Best practices for Speech-to-Text conversion?

I’m working on a project where I plan to convert speech into text to perform very basic NLP tasks.

At first, I hoped to find a package in Julia for Speech-to-Text conversion myself, but that didn’t turn up anything.

Next I considered Google’s Cloud Speech-to-Text – Speech Recognition API, but I didn’t like that it had to be online at all times (the program I’m making should at least have minimal functionality even if an internet connection is unavailable), then DeepSpeech, which was going to require some non-Julia to set up.

And just a while ago I noticed that most operating systems now have built-in dictation, is it then a good idea to make something like a voice recording and pass it to the OS’s dictation software?

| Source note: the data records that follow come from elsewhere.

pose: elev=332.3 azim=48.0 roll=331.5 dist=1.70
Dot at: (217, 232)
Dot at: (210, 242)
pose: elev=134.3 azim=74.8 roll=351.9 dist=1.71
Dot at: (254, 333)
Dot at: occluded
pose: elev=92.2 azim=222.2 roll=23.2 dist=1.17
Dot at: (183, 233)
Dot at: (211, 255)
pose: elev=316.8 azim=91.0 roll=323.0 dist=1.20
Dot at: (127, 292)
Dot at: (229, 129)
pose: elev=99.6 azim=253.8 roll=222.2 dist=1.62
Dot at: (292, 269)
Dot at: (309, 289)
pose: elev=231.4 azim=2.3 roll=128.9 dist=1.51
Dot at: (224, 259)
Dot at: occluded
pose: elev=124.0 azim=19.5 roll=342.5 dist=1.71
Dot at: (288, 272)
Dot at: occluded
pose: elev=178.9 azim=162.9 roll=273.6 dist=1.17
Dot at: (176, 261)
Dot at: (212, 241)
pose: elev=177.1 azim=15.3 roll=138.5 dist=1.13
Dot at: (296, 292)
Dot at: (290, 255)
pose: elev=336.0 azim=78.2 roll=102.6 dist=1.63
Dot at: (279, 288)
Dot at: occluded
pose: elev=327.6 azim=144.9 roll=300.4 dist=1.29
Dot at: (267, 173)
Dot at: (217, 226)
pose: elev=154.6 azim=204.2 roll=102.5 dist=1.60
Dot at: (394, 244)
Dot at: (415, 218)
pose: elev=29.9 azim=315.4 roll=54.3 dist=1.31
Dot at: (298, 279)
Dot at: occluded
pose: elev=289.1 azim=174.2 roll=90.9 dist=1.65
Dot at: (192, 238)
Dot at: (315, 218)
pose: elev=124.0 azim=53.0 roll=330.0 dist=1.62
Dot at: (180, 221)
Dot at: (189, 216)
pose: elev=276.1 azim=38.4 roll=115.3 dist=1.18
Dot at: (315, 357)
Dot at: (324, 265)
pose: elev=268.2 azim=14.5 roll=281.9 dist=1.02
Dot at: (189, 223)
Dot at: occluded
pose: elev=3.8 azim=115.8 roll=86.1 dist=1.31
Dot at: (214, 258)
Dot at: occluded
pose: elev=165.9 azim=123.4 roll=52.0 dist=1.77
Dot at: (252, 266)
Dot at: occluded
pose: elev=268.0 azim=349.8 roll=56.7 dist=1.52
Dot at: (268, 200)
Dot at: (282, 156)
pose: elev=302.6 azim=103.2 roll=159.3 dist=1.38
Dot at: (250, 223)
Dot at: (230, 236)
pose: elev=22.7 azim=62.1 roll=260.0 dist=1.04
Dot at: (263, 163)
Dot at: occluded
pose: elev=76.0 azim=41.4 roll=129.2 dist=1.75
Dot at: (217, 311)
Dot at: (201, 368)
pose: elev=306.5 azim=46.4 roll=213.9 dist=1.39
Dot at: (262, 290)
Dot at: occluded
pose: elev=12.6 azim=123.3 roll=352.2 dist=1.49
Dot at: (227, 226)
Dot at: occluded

Which of these approaches have you used before or which would you recommend? Do you have any other ideas?

1 Like

https://github.com/buriburisuri/speech-to-text-wavenet has a python version of this feature using tensorflow. You might be able to pretty easily transfer it to Julia and use one of their pre-trained nets.

1 Like

While I have considered training a model myself, due to current circumstances I need to limit my need for hardware and thereby hardware-intensive training. I’ll still be looking into it though, thank you.

Part of my suggestion was that the repository has pretrained nets, that if you are willing to put in a bit of work to load, would keep you from having to retrain a network.

Sorry, that last part seems to have slipped my mind :sweat_smile:

WaveNet can still be pretty slow even at runtime, but I might consider it if I don’t have any other options.

I did happen to find a WaveNet implementation using Flux I think? I could work off from there, but again I have concerns that my poor potato won’t be able to run it at all.